Coming from the airport, I stuttered, “Hey, mom, let’s go shopping and hang out some day, ok?” “Sure,” she smiled. Then, I asked shyly, “Hey Dad, when you go to the coffee shop tomorrow, can I go with you so we can have some time together?” I thought he said yes. The next morning I got up and Dad was gone. I asked mom where he was. She said, “He went to the coffee shop.” I barely uttered, “Without me?”
That’s how it was.
I flew back to San Francisco, bereft, and devoured more food. Then years after, overcoming my eating disorder and understanding myself better, I flew to Seattle again. Emotional hairballs! I will live my life regretting the hurt that came down on that visit. So much needed to be said, but we didn’t have enough skills for an ideal closure.
We cried and said what we felt. But, without ongoing conversation, not much can change in relationships. Our problems, like all families, were systemic. We all had a part in them. I had to grow up to see that we each played a role in the dysfunction.

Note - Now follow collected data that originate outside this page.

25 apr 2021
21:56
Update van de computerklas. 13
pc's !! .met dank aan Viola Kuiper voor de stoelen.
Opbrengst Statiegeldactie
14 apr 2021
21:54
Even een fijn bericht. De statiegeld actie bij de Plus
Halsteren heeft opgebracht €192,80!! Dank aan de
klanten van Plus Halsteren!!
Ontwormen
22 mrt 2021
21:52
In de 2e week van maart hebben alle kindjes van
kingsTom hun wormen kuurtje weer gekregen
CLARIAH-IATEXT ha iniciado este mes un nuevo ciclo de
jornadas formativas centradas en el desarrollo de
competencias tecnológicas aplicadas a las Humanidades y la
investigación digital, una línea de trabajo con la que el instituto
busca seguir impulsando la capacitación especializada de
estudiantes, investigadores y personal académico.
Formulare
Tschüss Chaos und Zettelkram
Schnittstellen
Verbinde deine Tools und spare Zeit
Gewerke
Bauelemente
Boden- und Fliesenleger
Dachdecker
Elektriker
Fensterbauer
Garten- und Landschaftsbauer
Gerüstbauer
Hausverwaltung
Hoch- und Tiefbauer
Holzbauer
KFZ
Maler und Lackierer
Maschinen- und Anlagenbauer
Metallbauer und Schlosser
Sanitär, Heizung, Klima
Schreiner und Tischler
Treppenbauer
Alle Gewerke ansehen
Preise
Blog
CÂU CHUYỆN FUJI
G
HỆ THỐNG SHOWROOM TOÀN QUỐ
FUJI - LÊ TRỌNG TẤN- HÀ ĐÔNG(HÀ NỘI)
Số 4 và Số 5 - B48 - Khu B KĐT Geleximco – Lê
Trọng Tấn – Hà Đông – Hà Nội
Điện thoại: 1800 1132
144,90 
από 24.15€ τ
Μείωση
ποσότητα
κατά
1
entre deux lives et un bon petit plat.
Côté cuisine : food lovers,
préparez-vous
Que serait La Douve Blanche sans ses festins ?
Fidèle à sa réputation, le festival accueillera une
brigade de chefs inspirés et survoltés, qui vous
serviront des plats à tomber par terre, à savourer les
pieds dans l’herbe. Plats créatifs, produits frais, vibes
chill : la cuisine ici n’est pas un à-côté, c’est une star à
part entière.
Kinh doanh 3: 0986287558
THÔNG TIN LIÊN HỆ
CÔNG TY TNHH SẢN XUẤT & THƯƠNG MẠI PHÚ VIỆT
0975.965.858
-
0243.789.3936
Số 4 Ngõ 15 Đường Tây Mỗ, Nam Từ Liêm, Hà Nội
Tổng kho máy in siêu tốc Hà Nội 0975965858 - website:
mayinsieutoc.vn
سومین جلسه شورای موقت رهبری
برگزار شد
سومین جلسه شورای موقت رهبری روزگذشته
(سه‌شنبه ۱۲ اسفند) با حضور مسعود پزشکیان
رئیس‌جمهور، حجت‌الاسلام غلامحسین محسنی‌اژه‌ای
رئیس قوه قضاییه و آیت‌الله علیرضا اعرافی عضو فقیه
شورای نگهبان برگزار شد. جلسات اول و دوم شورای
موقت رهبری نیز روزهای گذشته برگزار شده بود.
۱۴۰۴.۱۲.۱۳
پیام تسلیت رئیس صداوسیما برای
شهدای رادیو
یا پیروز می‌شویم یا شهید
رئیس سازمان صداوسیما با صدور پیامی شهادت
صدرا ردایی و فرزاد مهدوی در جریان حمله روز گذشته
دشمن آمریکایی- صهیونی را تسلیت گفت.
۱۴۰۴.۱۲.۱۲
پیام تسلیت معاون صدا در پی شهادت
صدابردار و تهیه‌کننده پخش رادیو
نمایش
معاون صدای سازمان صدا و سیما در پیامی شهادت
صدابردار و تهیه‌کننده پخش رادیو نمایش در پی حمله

But, about Dad — well, he just wasn’t there.
He was home at night but just didn’t hear me, or show up for me fully. Maybe he was afraid of displeasing mom, making her jealous or maybe just trying to survive?
I see now that I became devoid of an inner male to support me when I needed it. I realize that the lack of emotional connection with him led to a life of trying to be noticed by men and never feeling seen or heard. It’s taken many years to develop an inner man who will advocate for me when I’m hurt or protect me, an inner masculine to stand up and say, “you can do it.”
I don’t blame dad. He did the best he could coming from a family of 12 siblings. He was an intelligent and hardworking man. I loved him. But, it’s important for fathers to learn to communicate respectfully, to validate kids and have compassion for themselves as well. It’s not easy becoming a stable, kind man in a society that thrusts wild, uncaring, brutal characters at us, through media – as heroes.
This old world has too many bullies and not enough ability to resolve conflict.
Couples still struggle to try and talk to each other. Still I want to whisper: “Hey, Dad, my life would have been different if you had walked me to the coffee shop.”